During the recent Australian bushfire season, I'd been administering four Raspberry Pis around the house for air quality monitoring. The usual progression of sysadminning automation followed:

  • SSH'ing in and running commands by hand
  • Gradually making shellscripts for some common tasks
  • Copy/pasting the shellscripts to set different parameters for different Pis
  • Running those shellscripts across all the Pis by creating many terminals and running them in parallel.
  • Adding error handling
  • Making different scripts for install and update when the big shellscript gets too slow...
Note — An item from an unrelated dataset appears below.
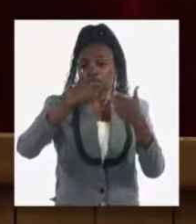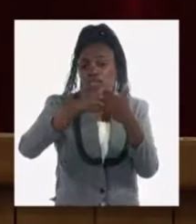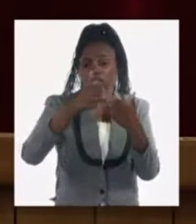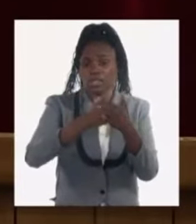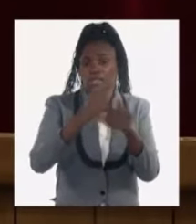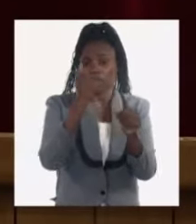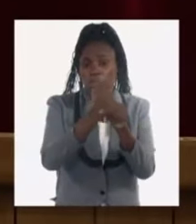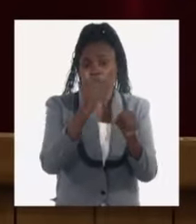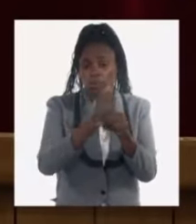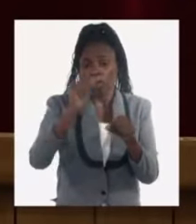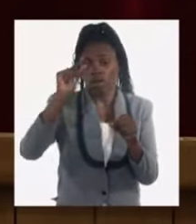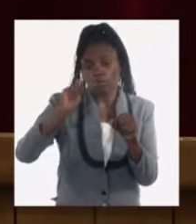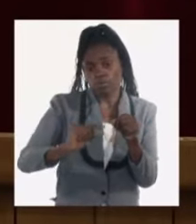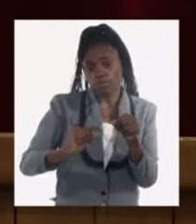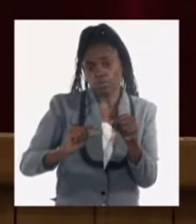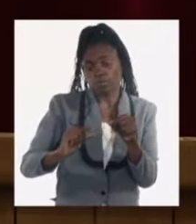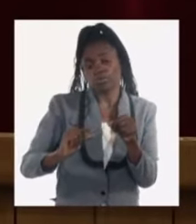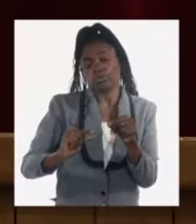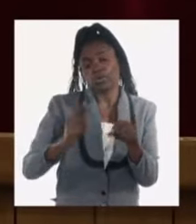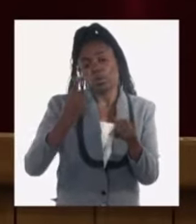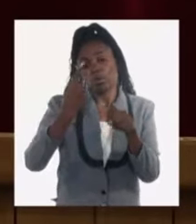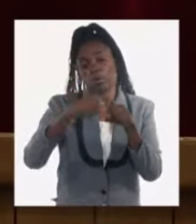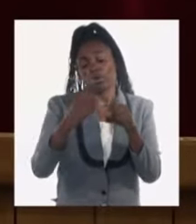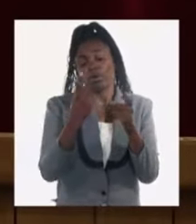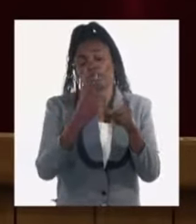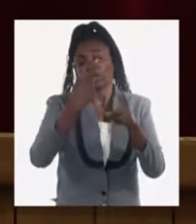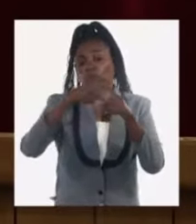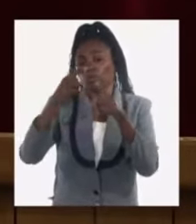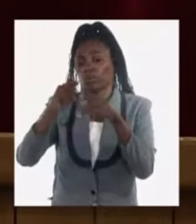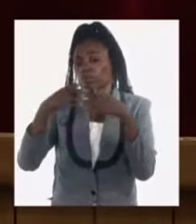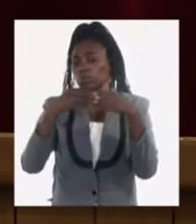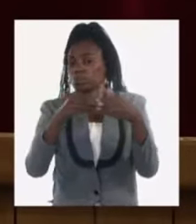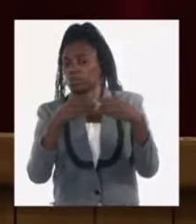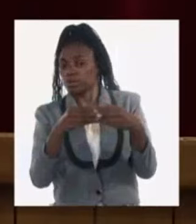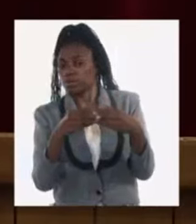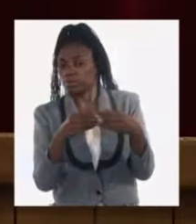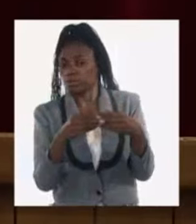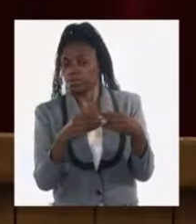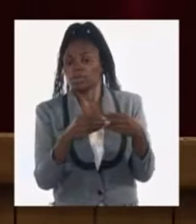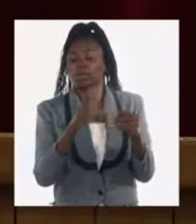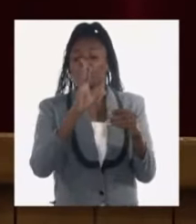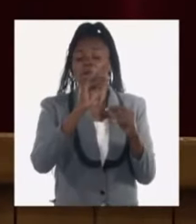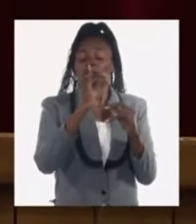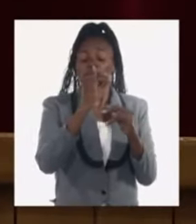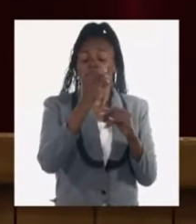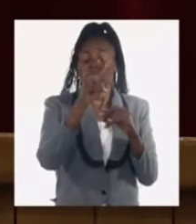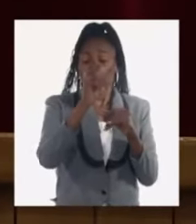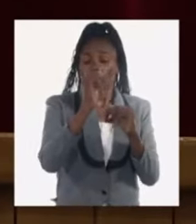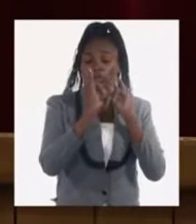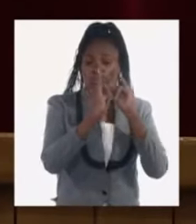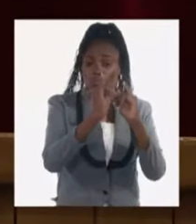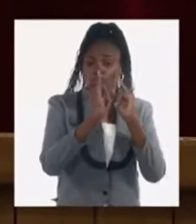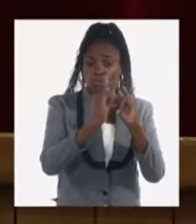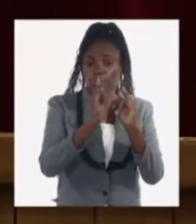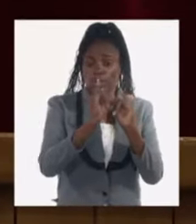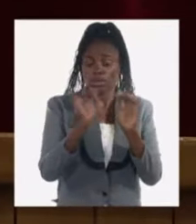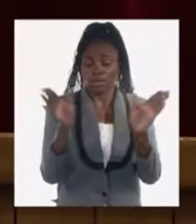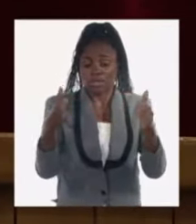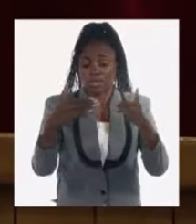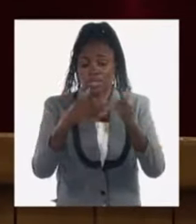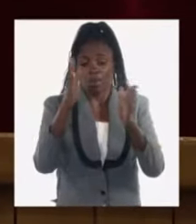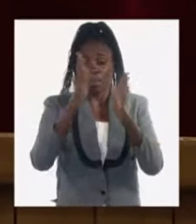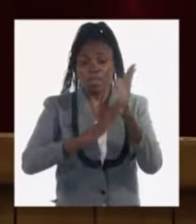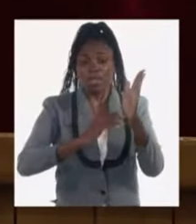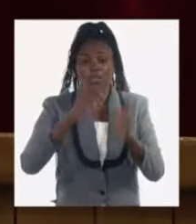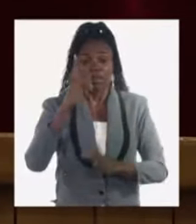operando a baja capacidad por déficit de insumos para actualizarles la información al cierre del mes de noviembre de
I ended up with a bunch of disastrous scripts like this one, for installing Prometheus node-exporter:

#!/bin/bash
ssh pi@pi4b "\
curl -SL https://github.com/prometheus/node_exporter/releases/download/v0.18.1/node_exporter-0.18.1.linux-armv7.tar.gz\
> node_exporter.tar.gz \
&& sudo tar -xvf node_exporter.tar.gz -C /usr/local/bin/ --strip-components=1 \
&& sudo ln -sf /home/pi/dc/nodeexporter.service /etc/systemd/system/nodeexporter.service \
&& sudo systemctl daemon-reload \
&& sudo systemctl enable nodeexporter \
&& sudo systemctl start nodeexporter \
"

Ugh, inline bash being passed to SSH.

Or this script, to pull new docker images, restart docker, and provision the daemon.json config file:

#!/bin/bash
rsync -v -r $(dirname "$0")/ pi@pi4b:dc/
ssh pi@pi4b "cd dc;\
  docker-compose up --remove-orphans -d ;\
  docker kill --signal=HUP dc_prometheus_1 dc_blackbox_1 ;\
  sudo cp daemon.json /etc/docker/daemon.json"

You get the idea. It'd probably work fine if I worked at it, and used the right combinations of set -o pipefail, set -x, etc. The error handling in particular can be very difficult to get right, and I'm not confident that I know enough shell to do it right.

I also wanted to not copy-paste these for every Raspberry Pi, but I didn't feel confident in using variables in the shell - I've heard horror stories, particularly around quoting and spaces, I'm not confident I'd get it right. It feels like there's got to be a better tool for this kind of thing.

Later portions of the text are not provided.